Comprendo dalla sua espressione che ha capito a cosa sto pensando. O che lo ha sentito.

«Ti ricordi questa?», domanda ancora. Ora nell’altra sua mano, apparsa da chissà dove, ha un pacchettino. Riconosco la droga dell’altra sera.

«Curioso come la mente umana sia così grande e che nessuno sia in grado di utilizzarla a pieno e nel modo giusto, non trovi?

Poi che nome.. Mente. È proprio vero, la mente “mente”, se non la sai controllare. Ti illude. Ti inganna, mettendoti in testa il dubbio delle cose chiarissime, le paure. Ti limita. Ti soffoca. Lo avrai riscontrato pure te.

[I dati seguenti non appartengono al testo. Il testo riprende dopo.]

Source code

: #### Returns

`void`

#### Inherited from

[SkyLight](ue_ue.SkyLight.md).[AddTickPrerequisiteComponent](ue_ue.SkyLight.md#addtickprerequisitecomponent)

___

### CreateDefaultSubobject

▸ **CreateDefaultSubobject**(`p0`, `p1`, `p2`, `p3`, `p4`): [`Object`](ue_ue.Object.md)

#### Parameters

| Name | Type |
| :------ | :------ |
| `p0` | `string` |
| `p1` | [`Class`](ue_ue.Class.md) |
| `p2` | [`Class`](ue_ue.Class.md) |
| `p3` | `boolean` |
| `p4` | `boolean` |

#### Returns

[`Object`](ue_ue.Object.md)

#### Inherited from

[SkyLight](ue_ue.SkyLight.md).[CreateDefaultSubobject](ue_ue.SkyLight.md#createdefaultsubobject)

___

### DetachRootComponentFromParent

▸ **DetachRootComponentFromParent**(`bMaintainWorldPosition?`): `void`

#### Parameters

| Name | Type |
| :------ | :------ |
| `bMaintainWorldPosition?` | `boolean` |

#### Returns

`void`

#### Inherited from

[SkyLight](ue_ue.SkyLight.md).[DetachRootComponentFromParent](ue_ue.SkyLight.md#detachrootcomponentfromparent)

Forse ti sentirai grandioso o terribilmente sfortunato a percepire i pensieri.. Mi senti vero? Sì, che mi senti.

Be, non sei nulla di tutto ciò, sei come tutti gli altri. Solo che nessuno sa di poter fare quello che stiamo facendo noi due, parlare senza aprir bocca. È bastato un pizzico di questa polverina bianca per sbloccare la tua mente.»

Comprendo con orrore tutto quello che sta dicendo, o meglio, pensando. Ma altre domande mi sorgono. Chi è? A che scopo tutto questo?

«Frena quel dannato cervellino, che sovraccarichi il mio. Gli esperimenti non hanno diritto di pensare. Almeno, non di testa propria.»

Sento le ginocchia farsi molli, però non crollo. Lui mi sostiene. E mi inietta qualcosa nel braccio.

Poco a poco i miei pensieri si fanno sempre più lenti, come immersi in un fluido vischioso, fino a cessarsi. Sono vivo e a malapena me ne accorgo.

Respiro. Sono poco più di una pianta.

Una luce che proviene dall’alto mi acceca, poi il nulla.